選択テキスト.
-=-=-=-=-

- ……さて、以前議題に挙げた作戦について
皆の意見を聞かせてもらいたい。
- 俺としては、やはり兵力を集めて、
一息に砦を攻め落とすべきだと思うが……。
- ハッ、相変わらずの猪突猛進ぶりだな。
小勢で兵站拠点を狙えば、事足りるだろう。
- ………………。
- ……おい、何か言いたげだな。
考えがあるなら言え。
- いや……特に、そういうわけではない。
- ほう、自分の考えはないと?
賛成か反対かくらい、口にしたらどうだ。
- あまり食ってかかるな、フェリクス。
それよりも、話の続きを聞かせてくれ。
- 正面から攻めずとも、少数で忍び込んで
食料庫を焼けば痛手を与えられる。
- ……兵糧の奪取を諦めることにはなるが、
他に兵力を回す余裕が作れる、か。
- だが、哨戒を掻い潜って火を放つなど、
そう容易くはないだろう。俺が手勢を……
- 俺が、その役割を引き受ける。
それならば文句はあるまい。
- ………………。
- ……さて、作戦もだいぶまとまってきたな。
そろそろ一度、休憩にしようか。

-=-=-=-=-

課題 1.
上の作戦会議の会話で、食料庫を焼く案では何を諦めることになると述べられていますか。
課題 2.
上の作戦会議の会話から、「- あまり食ってかかるな、フェリクス。」から「- ……さて、作戦もだいぶまとまってきたな。」までのすべてを一字も変えずに書き写してください。
課題 3.
上の作戦会議の会話を二文で要約してください。

データ項目.
-=-=-=-=-

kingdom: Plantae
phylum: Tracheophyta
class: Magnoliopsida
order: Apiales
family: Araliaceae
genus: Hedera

-=-=-=-=-

模範解答 1.
兵糧の奪取を諦めることになると述べられています。

模範解答 2.
- あまり食ってかかるな、フェリクス。
それよりも、話の続きを聞かせてくれ。
- 正面から攻めずとも、少数で忍び込んで
食料庫を焼けば痛手を与えられる。
- ……兵糧の奪取を諦めることにはなるが、
他に兵力を回す余裕が作れる、か。
- だが、哨戒を掻い潜って火を放つなど、
そう容易くはないだろう。俺が手勢を……
- 俺が、その役割を引き受ける。
それならば文句はあるまい。
- ………………。
- ……さて、作戦もだいぶまとまってきたな。

模範解答 3.
作戦会議では、兵力を集めて砦を一息に攻め落とす案に対し、少数で忍び込んで食料庫を焼く案が出され、兵糧の奪取は諦めることになるが他に兵力を回す余裕が作れると検討される。哨戒を掻い潜って火を放つのは容易ではないと指摘されると一人がその役割を引き受け、作戦がだいぶまとまってきたところで休憩が提案される。